Upon further analysis, we found another file ‘xappx.css’ that checks for hex value in the content of a file that serves as an indicator if the character input or log-in was a success or failure.
Complete infection chain:
hxxps://mbj[.]unimap[.]edu[.]my/wp-content/ppllll/app/
-> https://mbj[.]unimap[.]edu[.]my/wp-content/ppllll/app/index
-> https://mbj[.]unimap[.]edu[.]my/wp-content/ppllll/app/captcha
-> hxxps://mbj[.]unimap[.]edu[.]my/wp-includes/css/dist/ppllll/app/signin
Upon investigating the domain hxxps://mbj[.]unimap[.]edu[.]my/, we found that it is a compromised blog site. Using a compromised URLs is a common technique in phishing attacks.
At the time of analysis, we saw about a dozen samples of the PayPal phishing email that contains the same email subject “Your PayPal account is temporarily limited” and contains links to the captcha-based phishing pages.
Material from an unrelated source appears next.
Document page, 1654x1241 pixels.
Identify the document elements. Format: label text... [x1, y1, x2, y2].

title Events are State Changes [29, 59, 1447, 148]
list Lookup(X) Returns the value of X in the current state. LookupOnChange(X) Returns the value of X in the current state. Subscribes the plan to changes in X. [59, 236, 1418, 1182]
A large number of samples were seen in January and another one sample was spotted in February.
To wrap up, this analysis outlines an example of captcha-based phishing. While using captcha in phishing is not new, there has been a recent uptick in its use. The phishers are gravitating towards captchas to avoid automated phishing page discovery tools. While Trustwave MailMarshal defends against this phishing campaign, this type of obfuscation and evasion to prevent detection has a long tradition among cybercriminals. This is why “defense in depth” and layered security controls are essential.
In the end, our last line of defense is often the user behind the keyboard, which is why ongoing Security Awareness training that includes phishing identification is an essential component for any information security program.